Task instructions
Rewrite the paragraph beginning "Since fungi are functionally" from the abstract on fungal antioxidants as a short list that keeps its main facts.

:: Passage ::

Myco-antioxidants: insights into the natural metabolic treasure and their biological effects
Hebatallah H. Abo Nahas, Mohamed A. Abdel-Rahman, Vijai K. Gupta & Ahmed M. Abdel-Azeem
Sydowia 75: 151-179
Published online on January 31, 2023
Since fungi are functionally and structurally distinct from animals and plants, scientists have considered them as a separate biological kingdom, which contains far more species than the plant kingdom. Taxa belonging to kingdom Fungi are distributed among nineteen phyla. To date, about 500,000 secondary metabolites have been described and 70,000 of them come from microbes. Roughly 33,500 bioactive microbial metabolites have altogether been described and out of them about 47 % (15,600) are of fungal origin. A broad variety of fungal biomolecules have been identified as natural antioxidants, including nucleobases, polyketides, terpenoids, flavonoids, coumarins, xanthones, semiquinones, peptides, and phenolic acids. Recently fungi attracted the attention of researchers as a new promising, safe and sustainable source for antioxidants production. The bioprospecting of fungi (estimated by 2.2 to 3.8 million species with 150,000 currently accepted taxa) as a sustainable and potential source of novel biomolecules has been the target of tremendous research worldwide. This review sheds the light on proper utilization of some common fungal taxa as antioxidants producers with a prime concern regarding their isolation, fermentation, extraction, and chemical structure which can be utilized for the generation of new medicines and biotechnological applications.
Keywords: Antioxidant assays, Chaetomium, classification, environmental stress tolerance, free radicals, Ganoderma.

:::
:: Data for analysis ::

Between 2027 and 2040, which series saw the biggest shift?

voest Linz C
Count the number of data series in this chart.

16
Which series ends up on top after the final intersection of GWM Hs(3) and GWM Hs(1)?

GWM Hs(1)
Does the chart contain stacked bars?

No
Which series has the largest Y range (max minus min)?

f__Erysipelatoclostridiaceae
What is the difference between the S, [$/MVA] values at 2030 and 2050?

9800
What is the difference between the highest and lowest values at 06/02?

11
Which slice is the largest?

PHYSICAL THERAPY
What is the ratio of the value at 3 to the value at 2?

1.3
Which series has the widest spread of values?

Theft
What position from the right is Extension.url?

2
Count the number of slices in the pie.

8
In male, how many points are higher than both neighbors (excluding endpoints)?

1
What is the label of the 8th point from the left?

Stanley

:::

Your solution
- Fungi differ functionally and structurally from animals and plants, so they form a separate kingdom with far more species than the plant kingdom, spread across nineteen phyla.
- About 500,000 secondary metabolites have been described, 70,000 from microbes.
- Of roughly 33,500 bioactive microbial metabolites, about 47% (15,600) come from fungi.
- Fungal natural antioxidants include nucleobases, polyketides, terpenoids, flavonoids, coumarins, xanthones, semiquinones, peptides, and phenolic acids.
- Fungi have recently drawn attention as a promising, safe, and sustainable source of antioxidants.
- Bioprospecting fungi for novel biomolecules is a major worldwide research target. Fungi are estimated at 2.2 to 3.8 million species, with 150,000 taxa currently accepted.
- The review covers the use of common fungal taxa as antioxidant producers. It focuses on isolation, fermentation, extraction, and chemical structure, for new medicines and biotechnological applications.